DOCUMENT TEXT:
Footballers say stuff to each other on the field all the time. It’s part of the game. Sporting bodies have made it perfectly clear that racist insults will not be tolerated, and that’s fair enough because such insults are never made in jest.

The thing about mother jokes is that they are often made in the spirit of light-hearted banter in which sportsmen frequently engage. Again, I am not saying they are clever or even remotely pleasant. I am merely saying, and here I tread on eggshells, that there are worse things you can say to a person than to insult their mother.

You can actually go further down this line of logic. You can argue that it is inherently sexist we get so uppity about a maternal insult. After all, no one would bat an eyelid if a bloke insulted another bloke’s dad.

The “yo momma” jokes in America are a good example of mother jokes being used within accepted humorous confines. To start a line with “yo momma is so fat…” and end it with something like “... her belt is the equator!” is not the sort of line anyone can say to anyone, but there are times and places where an outbreak of yo momma jokes is acceptable banter.

PROVIDED MATERIAL:
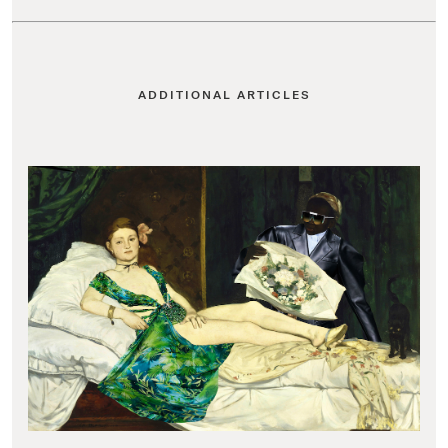
ADDITIONAL ARTICLES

DIRECTIONS FOR THIS TASK:
Answer these questions about the piece on mother jokes:
1. What kind of insults have sporting bodies said will not be tolerated?
2. What insult does the text say no one would bat an eyelid at?
3. In which country are the "yo momma" jokes given as an example?
None of the data is needed here.

ANSWER FOR THIS EXERCISE:
1. Racist insults.
2. A bloke insulting another bloke's dad.
3. America.